Schneider Children's Hospital, where the girl was treated in the U.S., has a policy of not giving blood transfusions except in life-or-death scenarios. Had the girl's survival ever depended on a blood transfusion, the hospital would have given her one, Dr. LaCorte said.
At B.C. Children's Hospital, where the girl was treated in Canada, she did not receive a transfusion, either. However, last March the province got a court order to force the girl to have a transfusion in the event doctors believed she needed one. The girl fought back and tried to have the court order overturned, but a B.C. judge refused.
Dr. LaCorte said Canada's public health system is too rigid.
"I think [that] unfortunately the Canadian health system is a government system. And whenever you get a government and legal systems involved, things get a little muddied.
"Our philosophy is just to work with the families and they trust us to know that we're not going to do it unless we absolutely have to."
The girl's legal dilemma began soon after she was diagnosed with cancer last winter. She agreed to chemotherapy but explained to her oncologist that she was opposed to a transfusion because of her religion. Blood transfusions are common in cancer patients because one of the side effects of chemotherapy is that it suppresses the production of blood cells.

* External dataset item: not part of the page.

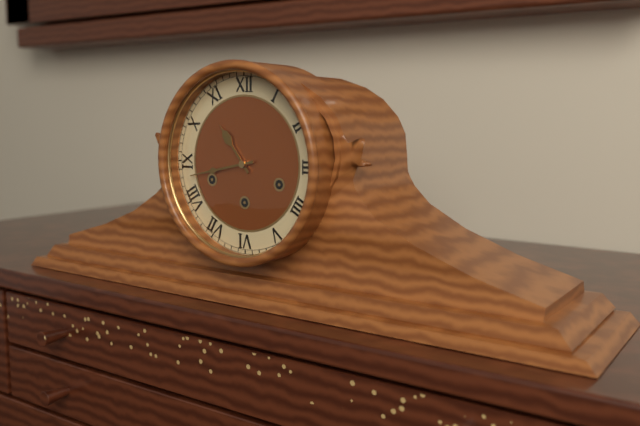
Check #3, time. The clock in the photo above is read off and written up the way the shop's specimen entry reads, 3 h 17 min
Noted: 10 h 43 min
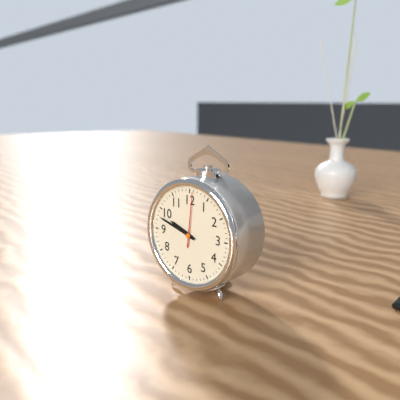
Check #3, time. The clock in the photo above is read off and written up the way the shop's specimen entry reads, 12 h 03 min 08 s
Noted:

According to protocols in most hospitals, once a patient's blood levels drop to a certain point, a transfusion is ordered. At the Schneider Children's Hospital, however, doctors do not order a transfusion unless a patient's life is in jeopardy.
Dr. LaCorte said so-called bloodless treatment has gained currency among medical professionals and patients, and not just on religious grounds.
Blood transfusions carry the risk of acquiring diseases such as hepatitis, HIV and West Nile virus, he said.
The B.C. government, which obtained the court order last spring, defended its action. Kate Thompson, a spokeswoman for the Ministry of Children and Family Development, said she could not discuss the girl's case because the province signed a confidentiality agreement with the family when it permitted the trio to fly to New York.
However, she said, the ministry's job is to protect children and, in this case, it followed the advice of doctors.
Although the girl completed her treatment without a transfusion, it is unclear whether a case like this could arise again.
Paul Rogers, a pediatric oncologist at B.C. Children's Hospital, said doctors do practise restraint with transfusion when treating Jehovah's Witnesses.
"We give transfusions in life-threatening situations where we think that the patient, without the transfusion, might die," Dr. Rogers said. "We don't just give transfusions for the sake of giving transfusions."